Todavia enquanto do marquês é tirada a pena, depois o vinho, ou qualquer instrumento para a escrita, ele dita sua obra, chegando mesmo a questionar se sua obra passando pelas mãos (boca) dos loucos não ficaria ela ainda melhorada?  Não seria a presença dos loucos uma necessidade social para enfrentarmos nossos vícios, por exemplo? Quem seriam realmente os loucos? A vontade de saber estabelece a verdade: as obras do Marquês de Sade são impuras e impróprias a leitura de qualquer francês do século XVII que fosse considerado virtuoso. A segregação e a interdição do autor dos contos em questão é produto dessa verdade historicamente produzida, logo é a vontade de verdade, um dos mecanismos de controle externos, o fundamental sistema de exclusão que atinge e proíbe o discurso em questão.

4. A Função Autor em Sade

Ao voltarmos nosso olhar para o Marquês encontramos nele uma função autor que é mais forte que ele mesmo, sequer a manutenção da própria vida importa. A função autor seria a "característica do modo de existência, de circulação e de funcionamento de alguns discursos no interior de uma sociedade" (Foucault, 1992, pág. 46) Os leitores de Sade conhecem o teor de suas obras e aguardam sempre ansiosos pelo próximo. O desejo de escrever extrapola quaisquer limites e se mostra indiferente aos diversos sistemas de controle externos que insistem em tentar silencia-lo. Seja com sangue, vinho, ou suas próprias fezes a função autor no Marquês deve ser exercida como se estivesse amordaçada em seu interior e só a escrita a libertasse, precisando de asas - a pena - para voar.
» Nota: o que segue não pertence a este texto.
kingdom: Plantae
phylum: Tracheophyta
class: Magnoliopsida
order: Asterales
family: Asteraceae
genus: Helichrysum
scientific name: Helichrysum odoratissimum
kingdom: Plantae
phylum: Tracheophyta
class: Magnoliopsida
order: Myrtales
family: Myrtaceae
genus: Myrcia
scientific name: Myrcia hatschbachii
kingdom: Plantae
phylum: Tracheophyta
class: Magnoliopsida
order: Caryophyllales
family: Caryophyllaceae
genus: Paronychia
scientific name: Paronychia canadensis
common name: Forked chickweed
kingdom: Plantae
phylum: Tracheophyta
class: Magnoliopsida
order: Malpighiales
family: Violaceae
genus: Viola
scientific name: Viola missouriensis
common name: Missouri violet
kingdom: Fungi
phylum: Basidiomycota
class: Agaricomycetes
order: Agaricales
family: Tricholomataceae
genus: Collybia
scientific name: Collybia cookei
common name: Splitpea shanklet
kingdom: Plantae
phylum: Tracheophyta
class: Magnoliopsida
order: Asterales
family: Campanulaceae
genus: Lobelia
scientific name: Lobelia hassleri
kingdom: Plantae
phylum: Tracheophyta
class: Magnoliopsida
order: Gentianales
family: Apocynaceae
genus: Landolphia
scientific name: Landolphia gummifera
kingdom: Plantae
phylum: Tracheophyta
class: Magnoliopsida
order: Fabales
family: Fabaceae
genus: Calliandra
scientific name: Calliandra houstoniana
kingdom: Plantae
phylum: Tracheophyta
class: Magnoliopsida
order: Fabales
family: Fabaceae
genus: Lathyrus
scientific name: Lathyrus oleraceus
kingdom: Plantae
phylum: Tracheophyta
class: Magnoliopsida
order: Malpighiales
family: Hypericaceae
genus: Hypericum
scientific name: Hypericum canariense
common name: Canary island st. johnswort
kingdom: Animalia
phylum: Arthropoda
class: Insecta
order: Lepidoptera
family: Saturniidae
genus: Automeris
A cena da morte do Marquês corrobora quão forte é o desejo de escrever.  Privado da pena, e de qualquer instrumento porventura útil à escrita, o Marques utiliza as fezes para escrever seu último conto nas paredes da masmorra onde fora deixado. Dentre as palavras escritas na parede destaca-se: brazier que pode ser traduzido como braseiro, aquele que queima, perturba, exige reação.  Não encontramos visível princípio de controle interno no Marquês. Não há disciplina delimitante, o autor como foco de coerência e princípio de agrupamento de discurso, centra sua obra no tabu de então (inclusive contemporaneamente): a sexualidade e a expõe da maneira mais explícita possível desprezando doutrinas, ritos sagrados ou qualquer princípio de controle.

5. Considerações Finais

A pena nessa obra é a personagem silenciosa mais falante de todas, tendo um caráter simultaneamente leve e pesado para o Marques. Como instrumento de escrita é leve e deixa-o mais leve por poder escrever com ela seus contos; pesada por ser através dela que o Marques recebe a condenação, a pena de ficar recluso num manicômio, e posteriormente a pena de morte. Face aos princípios de controle retomemos utilizados para dominar a proliferação dos discursos (Gregolin,2004. p. 97) , volto por fim, ao substantivo que intitula, em inglês, o filme: QUILLS. Tal termo o faria por mero acaso? Poderia outro substituí-lo com tamanha significância numa obra em que são mostrados tantos princípios de controle? QUILL, como traduzi na  introdução, remete-nos ao vôo livre das aves, e nessa quill o Marquês alça seus vôos, se liberta de todo e qualquer controle externo e não só ele.

O personagem Abbe Coulmier, o abade, durante todo o filme é um dos cerceadores do discurso, termina por encontrar nelas (as quills) a verdadeira liberdade. O ex-diretor do manicômio, um religioso, acostumado a disciplinar seu corpo, negando-o muitos dos prazeres terrenos, surge por trás de uma das portas de ferro, numa das celas, totalmente transformado, cabelos soltos, desalinhado. Tal cena deixa claro, pela imagem do abade o que acontecera com ele. Fora libertado. O cabelo sempre alinhado anteriormente aparece solto, livre de qualquer instrumento cerceador de suas ondulações, assim como a alma do abade. A insistente repetição do discurso do Marquês, que ele até estimava, resulta por transformá-lo; nas palavras do mesmo para se conhecer a virtude é necessário conhecer o vício. O que, porém, não o leva a simplesmente repetir-se como um segundo Marquês. Ele produz um discurso diferente, porém, com a mesma sede de fluir. O padre acaba por encontrar a libertação das hipocrisias sociais nas quills e como acrescenta o narrador no fundo de um tinteiro, par indispensável às penas.